Exercise directions - Print the whole listing again exactly, keeping no pictures in it.

Extracted records -
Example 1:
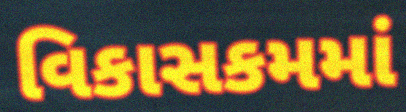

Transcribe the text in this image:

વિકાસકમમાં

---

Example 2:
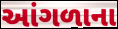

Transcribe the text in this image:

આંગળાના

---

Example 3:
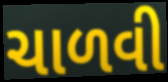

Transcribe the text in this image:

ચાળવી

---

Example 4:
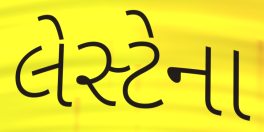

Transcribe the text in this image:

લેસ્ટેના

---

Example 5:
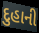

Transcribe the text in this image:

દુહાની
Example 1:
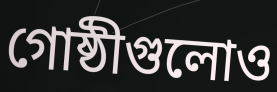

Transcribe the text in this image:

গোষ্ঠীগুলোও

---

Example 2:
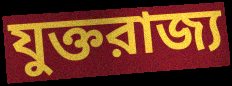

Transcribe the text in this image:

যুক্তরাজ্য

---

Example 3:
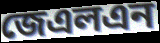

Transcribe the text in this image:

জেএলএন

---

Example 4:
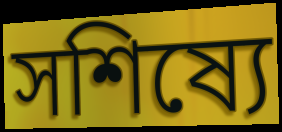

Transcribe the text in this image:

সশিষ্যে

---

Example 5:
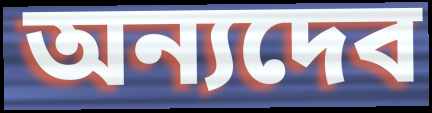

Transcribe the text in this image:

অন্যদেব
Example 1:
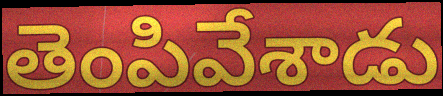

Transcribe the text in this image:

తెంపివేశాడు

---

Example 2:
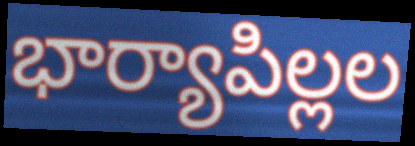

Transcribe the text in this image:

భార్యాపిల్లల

Finished task -
Example 1:

Transcribe the text in this image:

વિકાસકમમાં

---

Example 2:

Transcribe the text in this image:

આંગળાના

---

Example 3:

Transcribe the text in this image:

ચાળવી

---

Example 4:

Transcribe the text in this image:

લેસ્ટેના

---

Example 5:

Transcribe the text in this image:

દુહાની
Example 1:

Transcribe the text in this image:

গোষ্ঠীগুলোও

---

Example 2:

Transcribe the text in this image:

যুক্তরাজ্য

---

Example 3:

Transcribe the text in this image:

জেএলএন

---

Example 4:

Transcribe the text in this image:

সশিষ্যে

---

Example 5:

Transcribe the text in this image:

অন্যদেব
Example 1:

Transcribe the text in this image:

తెంపివేశాడు

---

Example 2:

Transcribe the text in this image:

భార్యాపిల్లల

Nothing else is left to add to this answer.